Azure / azure-storage-cpp

Microsoft Azure Storage Client Library for C++
http://azure.github.io/azure-storage-cpp
Apache License 2.0
131 stars 147 forks source link

Upload of page blob with stream size >4MB fails silently #404

Open ShippyMSFT opened 3 years ago

ShippyMSFT commented 3 years ago

Recently we noticed an issue where uploads of page blobs using a stream size of more than 4MB were completing unrealistically fast. Through some extra investigation we found that 4MB is the max, but the SDK does not throw any error to us in this case so it appears everything completed really quickly.

In istream_descriptor::create() it correctly throws std::invalid_argument in this case:

if (length != std::numeric_limits<utility::size64_t>::max() && length > max_length)
{
    throw std::invalid_argument(protocol::error_stream_length);
}

However, the implementation in basic_cloud_page_blob_ostreambuf::upload_buffer() doesn't set any current exception info:

            try
            {
                this_pointer->m_blob->upload_pages_async_impl(buffer->stream(), offset, buffer->content_checksum(), this_pointer->m_condition, this_pointer->m_options, this_pointer->m_context, this_pointer->m_cancellation_token, this_pointer->m_use_request_level_timeout, this_pointer->m_timer_handler).then([this_pointer] (pplx::task<void> upload_task)
                {
                    std::lock_guard<async_semaphore> guard(this_pointer->m_semaphore, std::adopt_lock);
                    try
                    {
                        upload_task.wait();
                    }
                    catch (const std::exception&)
                    {
                        this_pointer->m_currentException = std::current_exception();
                    }
                });
            }
            catch (...)
            {
                this_pointer->m_semaphore.unlock();  <-- We end up here
            }

Since m_currentException is not set here, the error is not processed at the end in basic_cloud_blob_ostreambuf::_sync() and it returns as if the operation were successful. While it can be worked around once the issue is understood, it is a data integrity issue if gone unnoticed.

Jinming-Hu commented 3 years ago

@ShippyMSFT Thanks for reporting the issue. I'm going to look into this.

Jinming-Hu commented 3 years ago

Hi @ShippyMSFT , I tested with the code below

concurrency::streams::istream input_stream = concurrency::streams::container_stream<std::vector<uint8_t>>::open_istream(std::vector<uint8_t>(5 * 1024 * 1024, 'a'));
        try
        {
          blob1.upload_pages(input_stream, 0, checksum());
        }
        catch (const std::exception& e)
        {
          ucout << _XPLATSTR("Error: ") << e.what() << std::endl;
        }

and it threw an exception. The error message is

Error: The length of the stream exceeds the permitted length.
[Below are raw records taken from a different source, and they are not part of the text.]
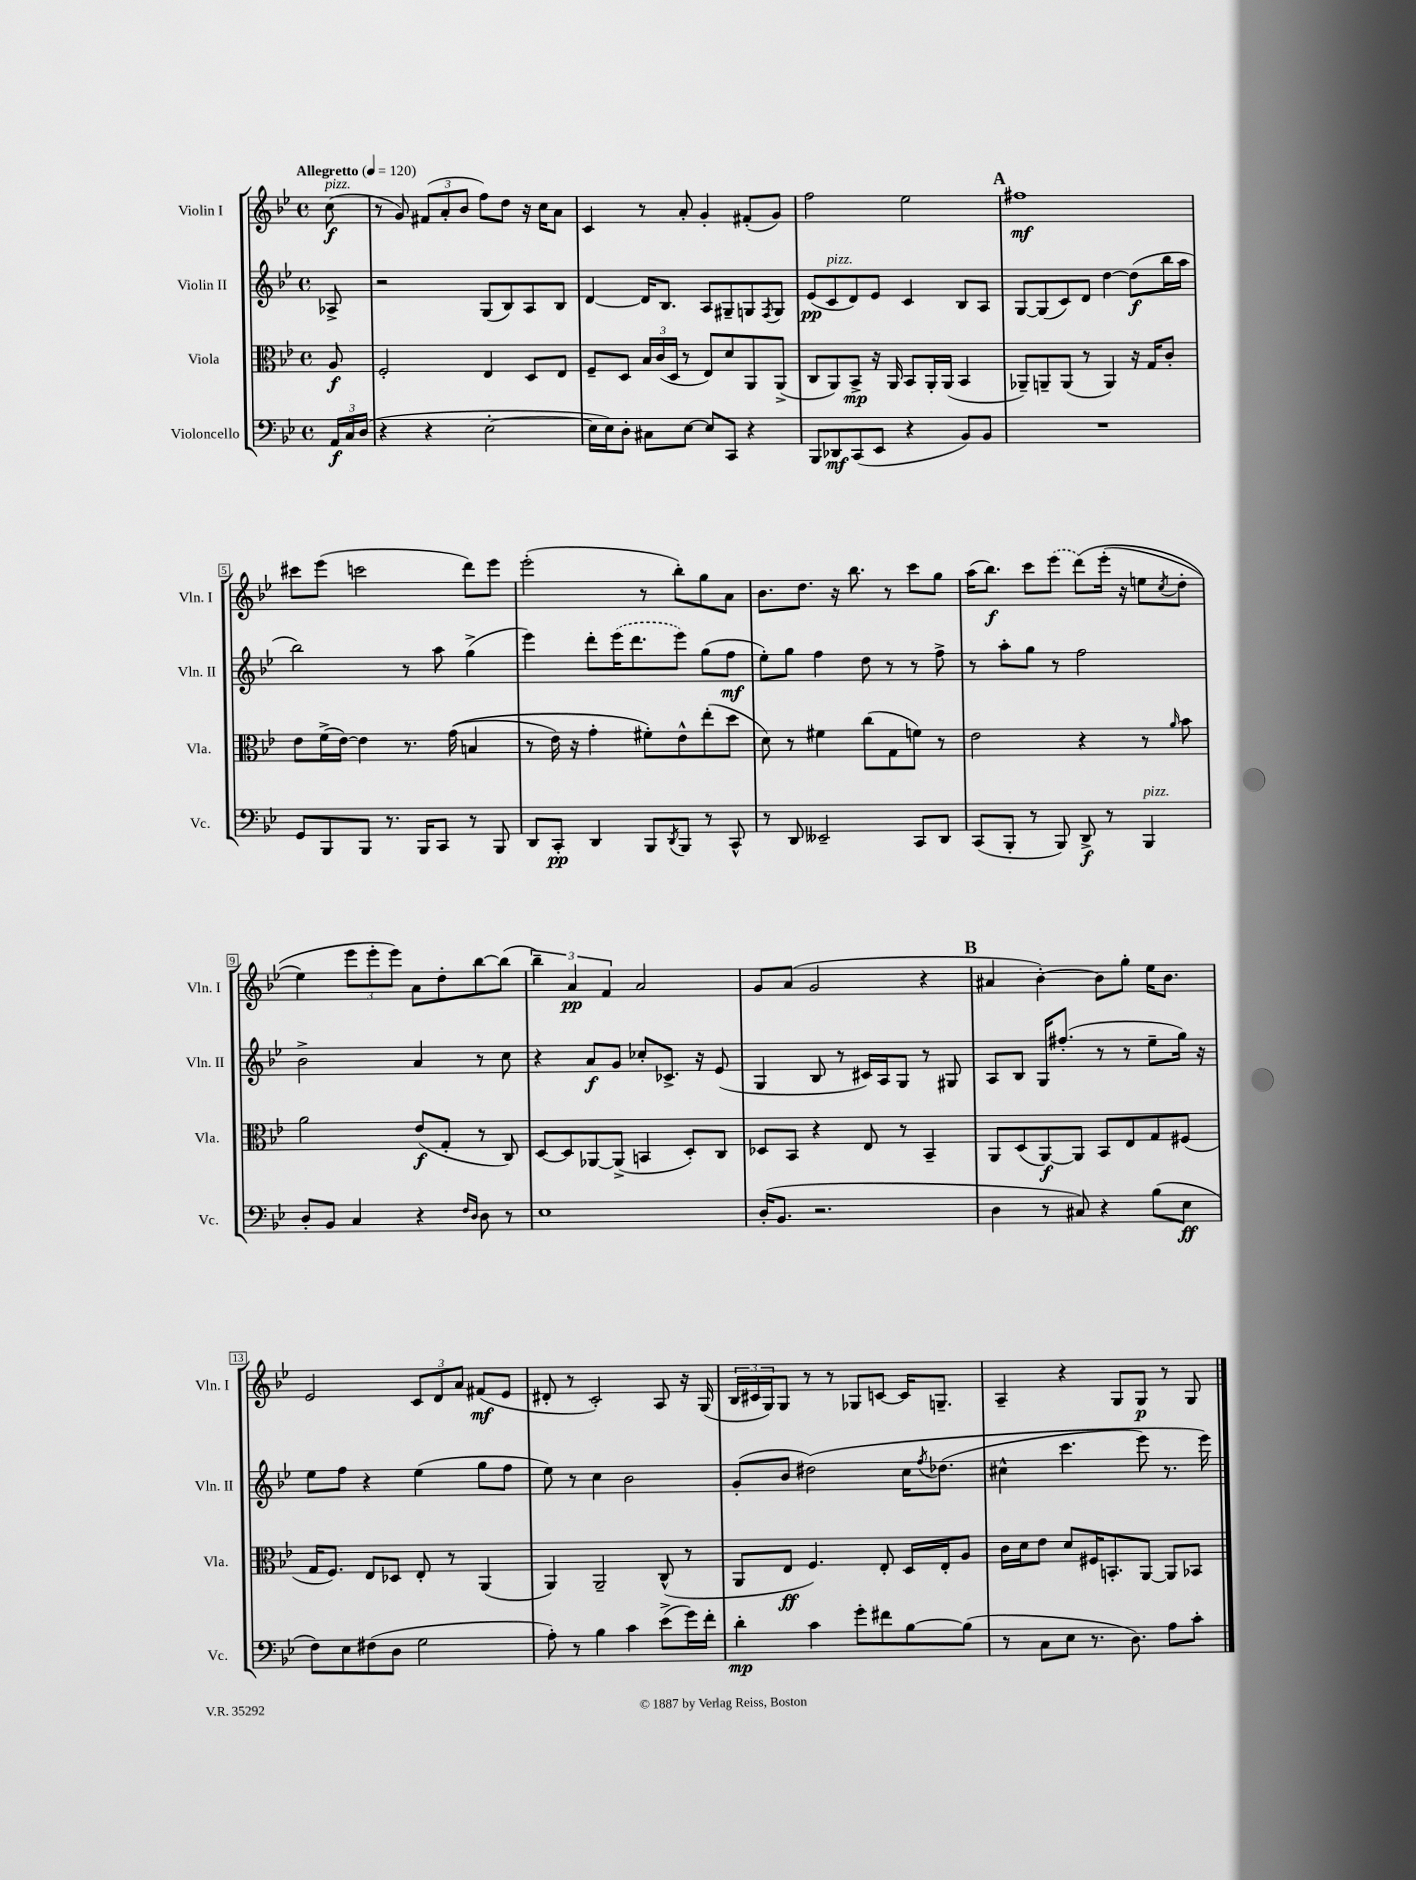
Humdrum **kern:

**kern	**kern	**kern	**kern
*staff4	*staff3	*staff2	*staff1
*clefF4	*clefC3	*clefG2	*clefG2
*k[b-e-]	*k[b-e-]	*k[b-e-]	*k[b-e-]
*M4/4	*M4/4	*M4/4	*M4/4
*met(c)	*met(c)	*met(c)	*met(c)
*MM120	*MM120	*MM120	*MM120
24AA/LL	8A/	8A-^/	(8cc\
24C/	.	.	.
(24D/JJ	.	.	.
=	=	=	=
4r	2F'/	2r	8r
.	.	.	8g/)
4r	.	.	(12f#/L
.	.	.	12a'/
.	.	.	12b-/J
[2E-'\	4E-/	(8G/L	8ff\L)
.	.	8B-/)	8dd\J
.	8D/L	8A/	16r
.	.	.	16cc\LK
.	8E-/J	8B-/J	8a\J
=	=	=	=
16E-\]LL	8F~/L	[4d/	4c/
16E-\J)	.	.	.
8D'\J	8D/J	.	.
8C#\L	24B-/LL	16d/]LK	8r
.	(24c/	.	.
.	.	8.B-/J	.
.	24D/JJ	.	.
[8E-\J	8r	.	8a'/
8E-/]L	8E-/L)	8A/L	4g'/
8CC/J	8d/	8G#~/	.
4r	8AA/	8G/	(8f#'/L
.	.	8qF/	.
.	(8AA^/J	8G/J	8g/J)
=	=	=	=
8BBB-/L	8C/L	(8e-/L	2ff\
8DD-/	8AA/)	8c/	.
(8CC/	8BB-^/J	8d/)	.
8EE-/J	16r	8e-/J	.
.	16AA/	.	.
4r	8BB-/L	4c/	2ee-\
.	16AA'/L	.	.
.	(16AA/JJ	.	.
8BB-/L)	4BB-/	8B-/L	.
8BB-/J	.	8A/J	.
=	=	=	=
1r	8AA-~/L)	[8G/L	1ff#
.	8AA~/	(8G/]	.
.	(8AA/J	8c/)	.
.	8r	8d/J	.
.	4AA/)	[4dd\	.
.	16r	(8dd\]L	.
.	16G/LK	.	.
.	8c'/J	16bb-\L	.
.	.	16aa\JJ	.
=	=	=	=
8GG/L	8e-\L	2bb-\)	8ccc#\L
8BBB-/	(16f^\L	.	(8eee-\J
.	[16e-\JJ)	.	.
8BBB-/J	4e-\]	.	2ccc\
8.r	.	.	.
.	8.r	8r	.
16BBB-/LK	.	.	.
8CC/J	.	8aa\	.
.	&((16g\	.	.
8r	4B/	(4gg^\	8ddd\L)
8BBB-/	.	.	8eee-\J
=	=	=	=
8DD/L	8r	4eee-\)	(2eee-'\
8CC'/J	16e-\)	.	.
.	16r	.	.
4DD/	4g'\	8ddd'\L	.
.	.	(16eee-\K	.
.	.	8.ddd\	.
8BBB-/L	8f#'\L&)	.	8r
8qDD/	.	.	.
8BBB-/J	8e-^^\	8eee-\J)	8bb-'\L)
8r	(8ee-'\	(8gg\L	8gg\
8CC^^/	8dd\J	8ff\J	8a\J
=	=	=	=
8r	8d\)	8ee-'\L)	8.b-\L
8DD/	8r	8gg\J	.
.	.	.	8.dd\J
2EE--~/	4f#\	4ff\	.
.	.	.	16r
.	.	.	8.bb-\
.	(8cc\L	8dd\	.
.	8G\	8r	8r
8CC/L	8f\J)	8r	8ccc\L
8DD/J	8r	8ff^\	8gg\J
=	=	=	=
(8CC/L	2e-\	8r	(16aa\LK
.	.	.	8.bb-\J)
8BBB-'/J	.	8aa'\L	.
8r	.	8gg\J	8ccc\L
8BBB-/)	.	8r	(8eee-\J
8DD^/	4r	2ff\	&(8ddd\L)
8r	.	.	(16eee-'\Jk
.	.	.	16r
4BBB-/	8r	.	8ee\L
.	16qqa/	.	8qcc/
.	8b-\	.	8dd'\J
=	=	=	=
8D'/L	2a\	2b-^\	4ee-\)
8BB-/J	.	.	.
4C/	.	.	12eee-\L
.	.	.	12eee-'\
.	.	.	12eee-\J&)
4r	(8e-/L	4a/	8a\L
.	8G'/J	.	8dd'\
16qqF/LL	.	.	.
16qqD/JJ	.	.	.
8D\	8r	8r	[8bb-\
8r	8C/)	8cc\	(8bb-\]J
=	=	=	=
1E-	[8D/L	4r	6bb-~\)
.	8D/]	.	.
.	.	.	6a/
.	[8AA-/	8a/L	.
.	.	.	6f/
.	(8AA-^/]J	8g/J	.
.	4BB/	8cc-'/L	2a/
.	.	8.c-^/J	.
.	8D'/L)	.	.
.	.	16r	.
.	8C/J	(8e-/	.
=	=	=	=
(16D'/LK	8D-/L	4G/	8g/L
8.BB-/J	.	.	.
.	8BB-/J	.	(8a/J
2.r	4r	8B-/	2g/
.	.	8r	.
.	8E-/	16c#/LL)	.
.	.	16A/J	.
.	8r	8G/J	.
.	4BB-~/	8r	4r
.	.	8G#/	.
=	=	=	=
4D\	8AA/L	8A/L	4a#/
.	(8D/	8B-/J	.
8r	[8AA/)	16G/LK	[4b-'\)
.	.	(8.ff#'/J	.
8C#/)	8AA/]J	.	.
4r	8BB-/L	8r	8b-\]L
.	8E-/	8r	8gg'\J
(8B-\L	8G/	8ee-~\L	16ee-\LK
.	.	.	8.b-\J
8E-\J	(8F#/J	16gg\Jk)	.
.	.	16r	.
=	=	=	=
8F\L)	16G/LK	8ee-\L	2e-/
.	8.F/J)	.	.
8E-\	.	8ff\J	.
(8F#\	8E-/L	4r	.
8D\J	8D-/J	.	.
2G\	8E-'/	(4ee-\	12c/L
.	.	.	12d/
.	8r	.	.
.	.	.	12a/J
.	(4AA/	8gg\L	(8f#/L
.	.	8ff\J	8e-/J
=	=	=	=
8A'\)	4AA/)	8ee-\)	8d#'/
8r	.	8r	8r
4B-\	2AA~/	4cc\	2c'/)
4c\	.	2b-\	.
(8e-^\L	(8C^^/	.	8A/
16g\L)	8r	.	16r
16f'\JJ	.	.	(16G/
=	=	=	=
4d'\	8AA/L	(8g'/L	24B-/LL
.	.	.	24c#/
.	.	.	24G/J)
.	8E-/J	8b-/J	8G/J
4c\	4.F/)	&(2dd#\)	8r
.	.	.	8r
8g'\L	.	.	8G-/L
8f#\	8E-'/	.	[8c/J
[8B-\	16D/LL	16cc\LK	16c/]LK
.	.	8qff/	.
.	16E-'/J	(8.dd-\J	8.G~/J
(8B-\]J	8A/J	.	.
=	=	=	=
8r	16c\LL	4cc#^^\	4A~/
.	16d\J	.	.
8C\L	8e-\J	.	.
8E-\J	8d/L	4.ccc\	4r
8.r	16F#/K	.	.
.	8.BB'/	.	.
.	.	.	8G/L
8.D\)	.	.	.
.	[8AA/J	8eee-\)	8G/J
8A\L	8AA/]L	8.r	8r
8c'\J	8BB-/J	.	8G/
.	.	16eee-\&)	.
==	==	==	==
*-	*-	*-	*-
Which API are you using when you hit this issue? Can you share steps to reproduce it?

ShippyMSFT commented 3 years ago

We are using cloud_page_blob::upload_from_stream_async() to upload. The stream we use varies, but this can definitely reproduce with an istream created with something like this: concurrency::streams::istream testStream = concurrency::streams::file_stream<uint8_t>::open_istream(filePath).get();

Jinming-Hu commented 3 years ago

Hi @ShippyMSFT , I tried again with code below, still works.

        concurrency::streams::istream input_stream = concurrency::streams::container_stream<std::vector<uint8_t>>::open_istream(std::vector<uint8_t>(5 * 1024 * 1024, 'a'));
        try
        {
          blob1.upload_from_stream_async(input_stream).wait();
        }
        catch (const std::exception& e)
        {
          ucout << _XPLATSTR("Error: ") << e.what() << std::endl;
        }
ShippyMSFT commented 3 years ago

That's bizarre. I'll dig a bit and see if I can figure something out.